小林さん 取り組みというほどではないかもしれませんが、田植えの時期をずらしてもらったり、川に汚水を流さないように呼びかけています。
ホタルイカ漁は沿岸近くでやっているので、水が濁るとホタルイカが岸に寄ってこなくなってしまうことがあるからです。
ホタルイカ漁は3〜5月に行われるのですが、その時期はちょうど田植えが始まる時期と重なっています。
田んぼに水が入ると川から泥水が流れてきてしまうため、農家の方にはなるべくゴールデンウィーク明けに田植えをしてもらうようお願いしています。

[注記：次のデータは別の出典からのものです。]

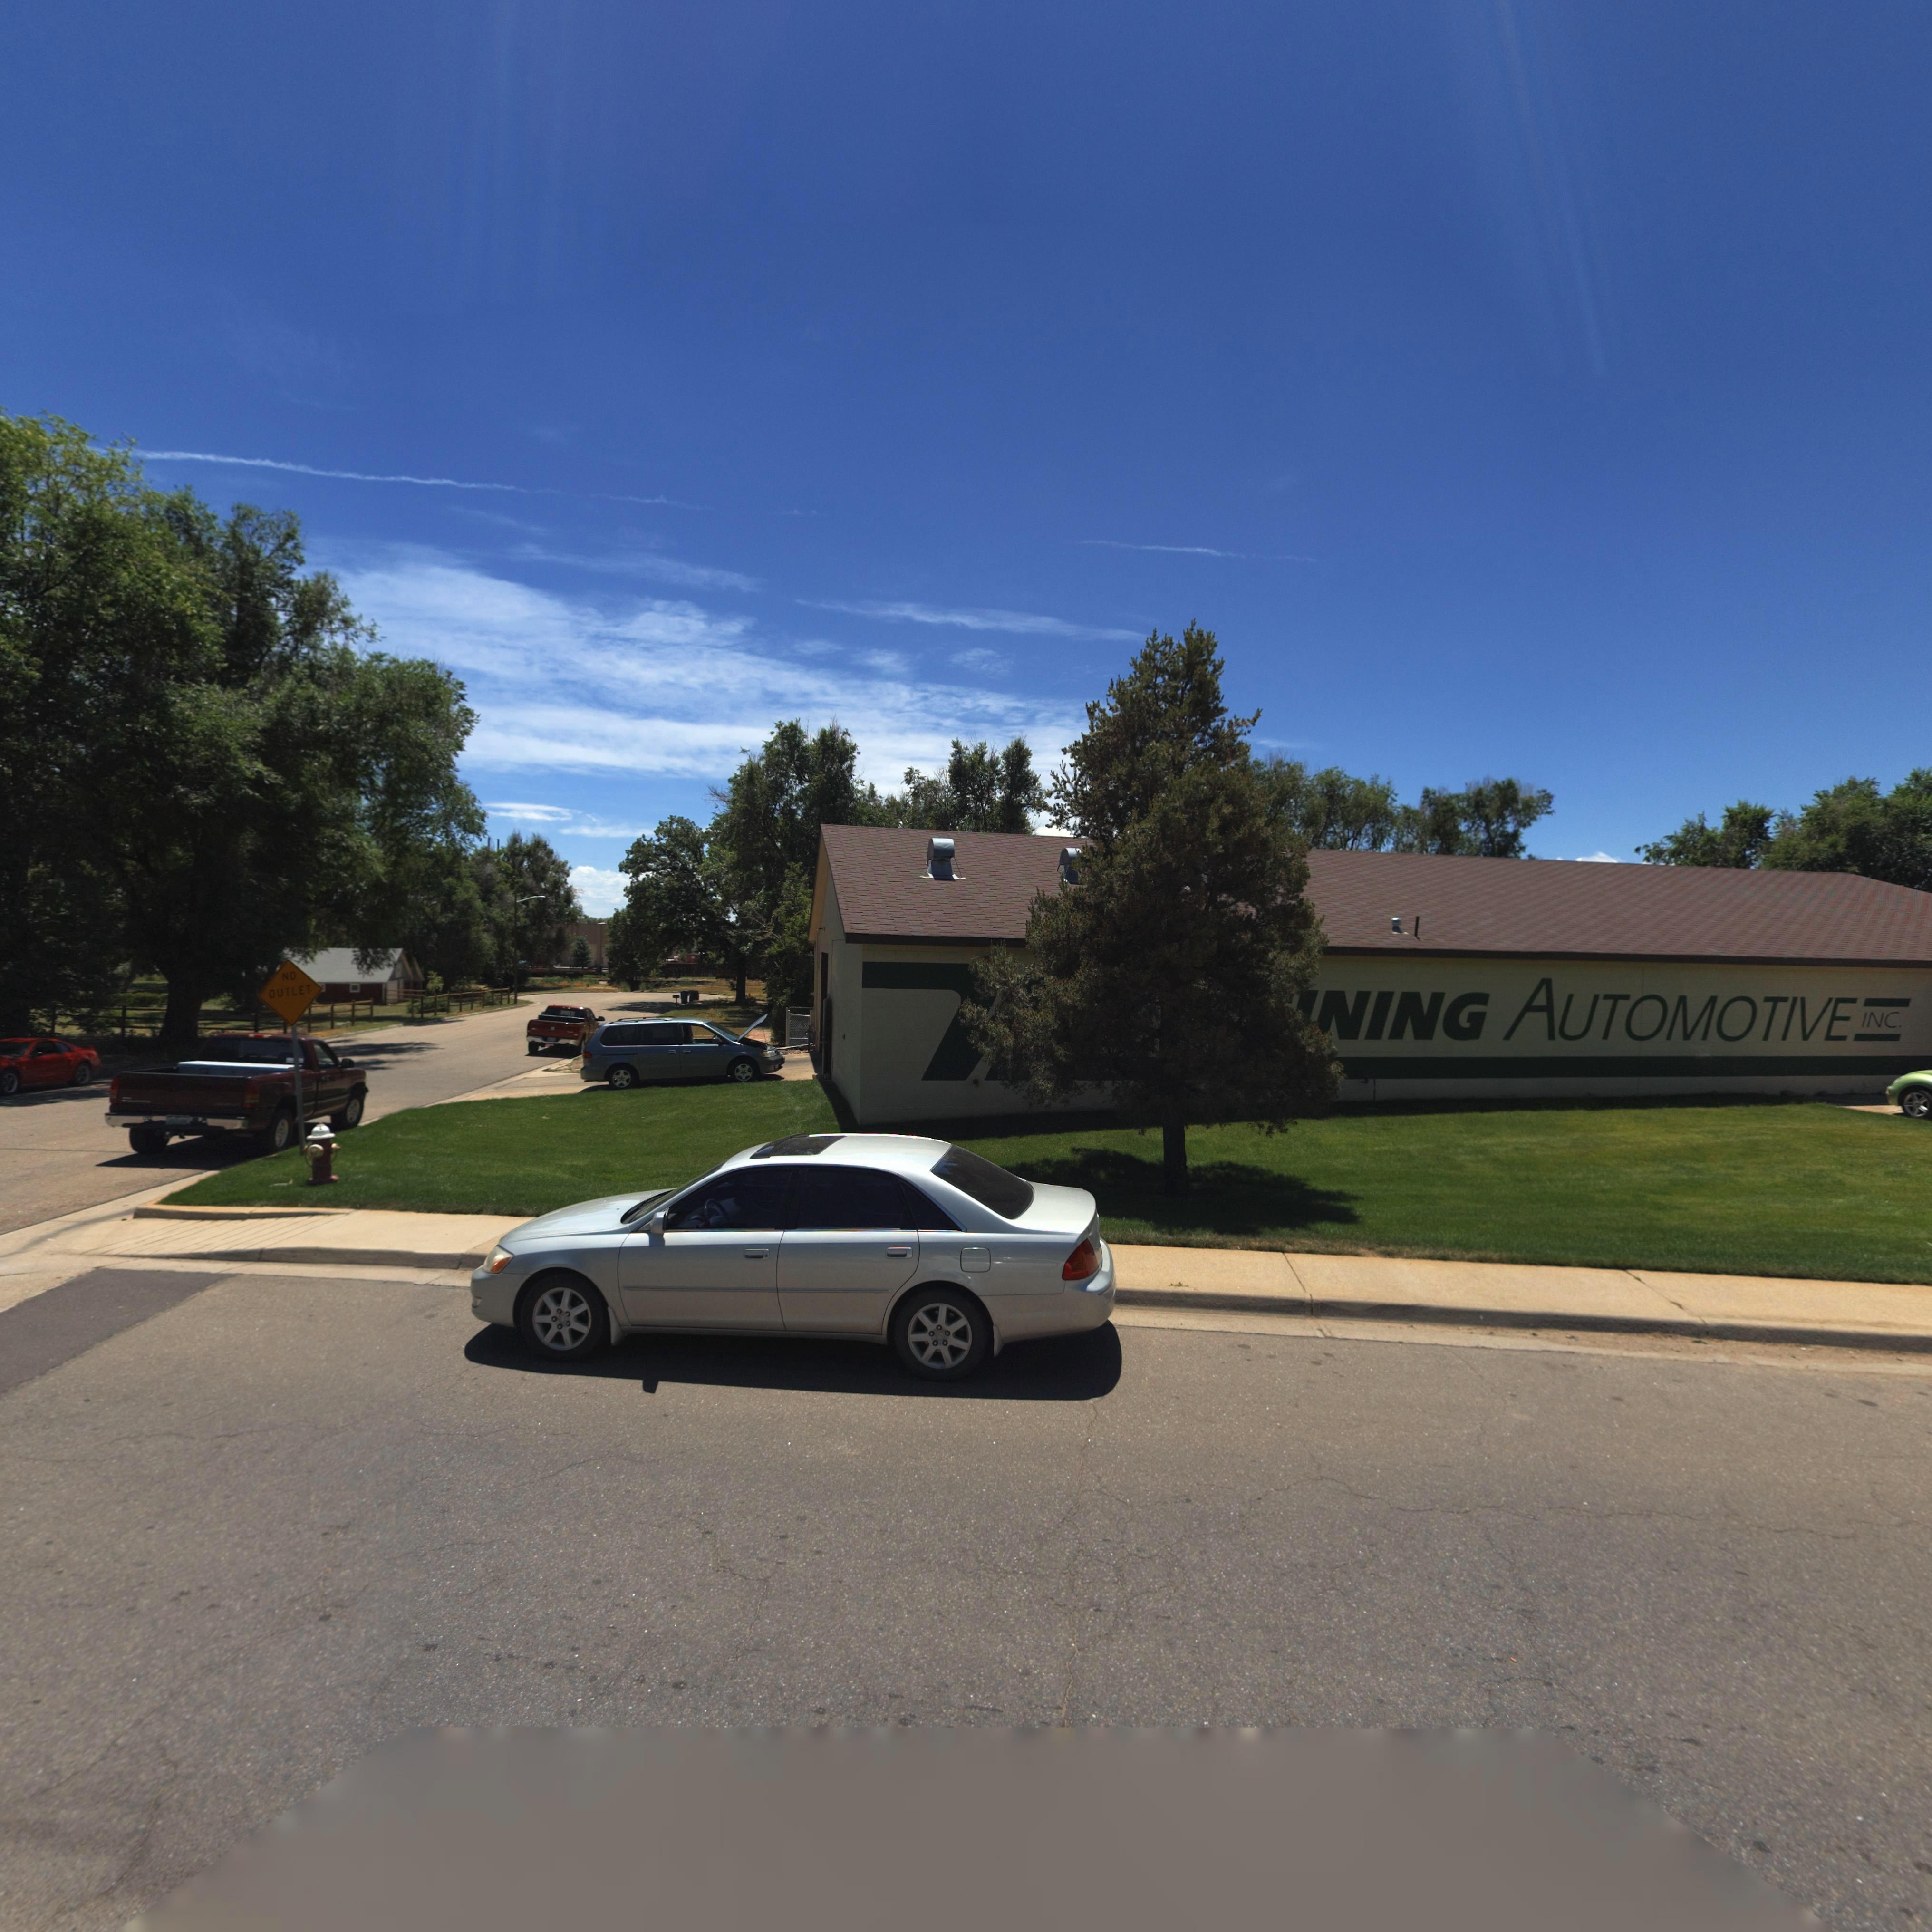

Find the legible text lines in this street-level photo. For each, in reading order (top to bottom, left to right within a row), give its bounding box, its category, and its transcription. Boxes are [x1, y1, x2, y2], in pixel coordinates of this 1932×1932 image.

[1288, 989, 1491, 1040] BusinessName: INING
[1502, 976, 1858, 1041] BusinessName: AUTOMOTIVE
[1859, 1010, 1902, 1028] BusinessName: INC.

漁業関係者の方だけではなく陸上で事業をやっている方にも、漁の最盛期には水をきれいに保っていただくよう配慮をお願いしています。
ここにしかない海洋深層水商品を楽しんでほしい
──「ウエーブパークなめりかわ」「アクアポケット」を訪れるお客様へ何かメッセージがあればお願いします。
小林さん 滑川はホタルイカの街でもありますが、海洋深層水をテーマにした商品もたくさんあります。
海洋深層水を練り込んだご当地ソフトは、甘さの中に少ししょっぱさを感じられるユニークな味わいです。また、海洋深層水を使ったコーヒーも売っています。
お水というとあまり派手な売り物ではないかもしれません。しかし、滑川の海洋深層水の良さを知ってもらうため食事のメニューや加工品にも海洋深層水を使っています。
ウェーブパークなめりかわ内のレストランや道の駅のカフェでも海洋深層水を使ったメニューを扱っていますよ。売店でも海洋深層水を使った味噌や醤油を販売中です。
ウェーブパークなめりかわにいらした時にはぜひ、海洋深層水商品を探して楽しんでもらえたらと思います。